**Exercise brief**
Copy out all the lines of the data precisely, omitting any pictures.

**Data for processing**
******
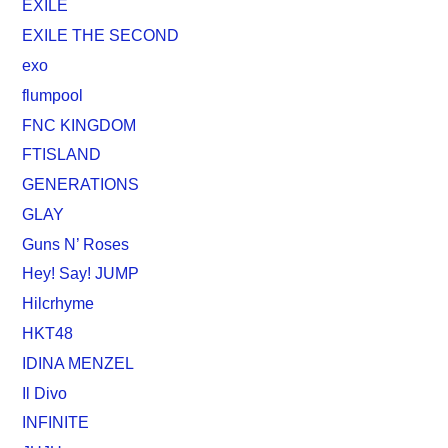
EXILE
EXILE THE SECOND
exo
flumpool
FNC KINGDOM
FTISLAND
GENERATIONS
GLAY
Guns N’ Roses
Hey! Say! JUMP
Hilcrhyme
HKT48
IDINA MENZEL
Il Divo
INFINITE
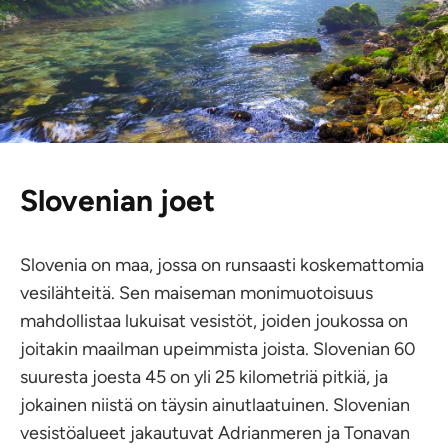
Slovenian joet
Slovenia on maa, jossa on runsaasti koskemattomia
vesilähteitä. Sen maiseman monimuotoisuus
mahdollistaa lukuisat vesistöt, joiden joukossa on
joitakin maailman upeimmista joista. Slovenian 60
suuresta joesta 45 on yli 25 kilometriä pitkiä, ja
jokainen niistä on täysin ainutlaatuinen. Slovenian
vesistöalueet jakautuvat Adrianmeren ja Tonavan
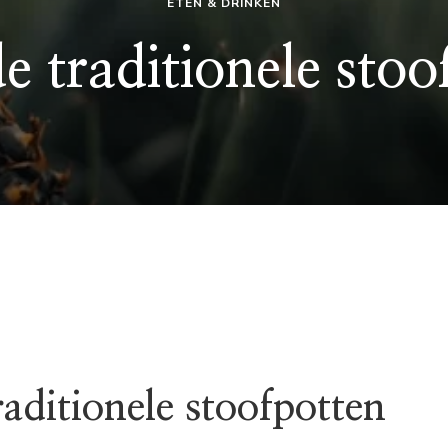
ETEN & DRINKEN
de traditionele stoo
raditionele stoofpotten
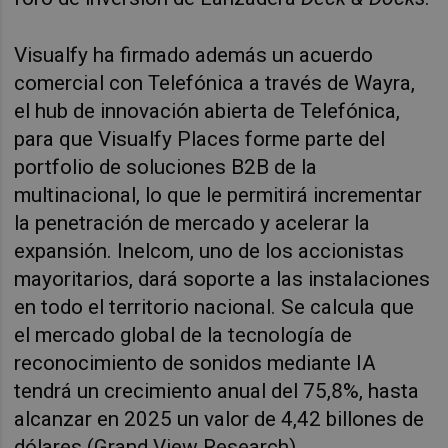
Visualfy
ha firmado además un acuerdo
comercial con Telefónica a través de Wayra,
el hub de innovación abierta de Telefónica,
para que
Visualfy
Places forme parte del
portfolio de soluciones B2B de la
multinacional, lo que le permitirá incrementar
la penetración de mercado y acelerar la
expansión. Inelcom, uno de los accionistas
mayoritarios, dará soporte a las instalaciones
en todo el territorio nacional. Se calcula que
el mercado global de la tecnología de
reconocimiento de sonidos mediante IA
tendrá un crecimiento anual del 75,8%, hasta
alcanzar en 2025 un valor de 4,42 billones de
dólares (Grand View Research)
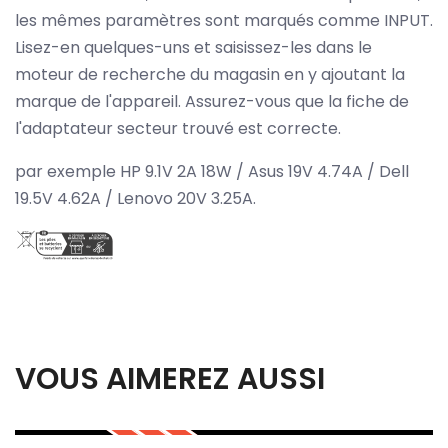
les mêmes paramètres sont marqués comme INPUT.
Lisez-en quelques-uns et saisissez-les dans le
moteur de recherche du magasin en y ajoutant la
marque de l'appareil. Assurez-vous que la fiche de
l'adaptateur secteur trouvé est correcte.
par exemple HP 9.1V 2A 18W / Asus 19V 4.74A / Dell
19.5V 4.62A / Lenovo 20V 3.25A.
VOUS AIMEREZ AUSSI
******
**Output for this exercise**
EXILE
EXILE THE SECOND
exo
flumpool
FNC KINGDOM
FTISLAND
GENERATIONS
GLAY
Guns N’ Roses
Hey! Say! JUMP
Hilcrhyme
HKT48
IDINA MENZEL
Il Divo
INFINITE
Slovenian joet
Slovenia on maa, jossa on runsaasti koskemattomia
vesilähteitä. Sen maiseman monimuotoisuus
mahdollistaa lukuisat vesistöt, joiden joukossa on
joitakin maailman upeimmista joista. Slovenian 60
suuresta joesta 45 on yli 25 kilometriä pitkiä, ja
jokainen niistä on täysin ainutlaatuinen. Slovenian
vesistöalueet jakautuvat Adrianmeren ja Tonavan
ETEN & DRINKEN
de traditionele stoo
raditionele stoofpotten
Visualfy
ha firmado además un acuerdo
comercial con Telefónica a través de Wayra,
el hub de innovación abierta de Telefónica,
para que
Visualfy
Places forme parte del
portfolio de soluciones B2B de la
multinacional, lo que le permitirá incrementar
la penetración de mercado y acelerar la
expansión. Inelcom, uno de los accionistas
mayoritarios, dará soporte a las instalaciones
en todo el territorio nacional. Se calcula que
el mercado global de la tecnología de
reconocimiento de sonidos mediante IA
tendrá un crecimiento anual del 75,8%, hasta
alcanzar en 2025 un valor de 4,42 billones de
dólares (Grand View Research)
les mêmes paramètres sont marqués comme INPUT.
Lisez-en quelques-uns et saisissez-les dans le
moteur de recherche du magasin en y ajoutant la
marque de l'appareil. Assurez-vous que la fiche de
l'adaptateur secteur trouvé est correcte.
par exemple HP 9.1V 2A 18W / Asus 19V 4.74A / Dell
19.5V 4.62A / Lenovo 20V 3.25A.
VOUS AIMEREZ AUSSI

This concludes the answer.